# START OF RECORDS FOR THE TASK

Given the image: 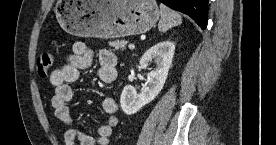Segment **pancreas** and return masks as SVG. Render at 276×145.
I'll list each match as a JSON object with an SVG mask.
<instances>
[{
    "label": "pancreas",
    "mask_w": 276,
    "mask_h": 145,
    "mask_svg": "<svg viewBox=\"0 0 276 145\" xmlns=\"http://www.w3.org/2000/svg\"><path fill=\"white\" fill-rule=\"evenodd\" d=\"M110 46L114 47L116 50L123 51L126 48V41L120 40V41H112L109 42Z\"/></svg>",
    "instance_id": "obj_1"
}]
</instances>
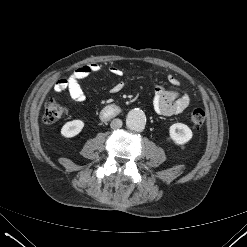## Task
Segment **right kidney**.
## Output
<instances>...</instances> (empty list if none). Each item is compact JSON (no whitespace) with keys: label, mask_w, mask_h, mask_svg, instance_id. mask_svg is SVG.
<instances>
[{"label":"right kidney","mask_w":247,"mask_h":247,"mask_svg":"<svg viewBox=\"0 0 247 247\" xmlns=\"http://www.w3.org/2000/svg\"><path fill=\"white\" fill-rule=\"evenodd\" d=\"M84 127V122L81 120H73L65 123L61 128V135L66 138H72L78 135Z\"/></svg>","instance_id":"right-kidney-1"}]
</instances>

# END OF RECORDS FOR THE TASK

▸ **YOUR GOAL**
From the entries above, pull out each line that contains the string "label", copying every such line in full.

▸ **FINISHED ANSWER**
    "label": "pancreas",
<instances>...</instances> (empty list if none). Each item is compact JSON (no whitespace) with keys: label, mask_w, mask_h, mask_svg, instance_id. mask_svg is SVG.
[{"label":"right kidney","mask_w":247,"mask_h":247,"mask_svg":"<svg viewBox=\"0 0 247 247\" xmlns=\"http://www.w3.org/2000/svg\"><path fill=\"white\" fill-rule=\"evenodd\" d=\"M84 127V122L81 120H73L65 123L61 128V135L66 138H72L78 135Z\"/></svg>","instance_id":"right-kidney-1"}]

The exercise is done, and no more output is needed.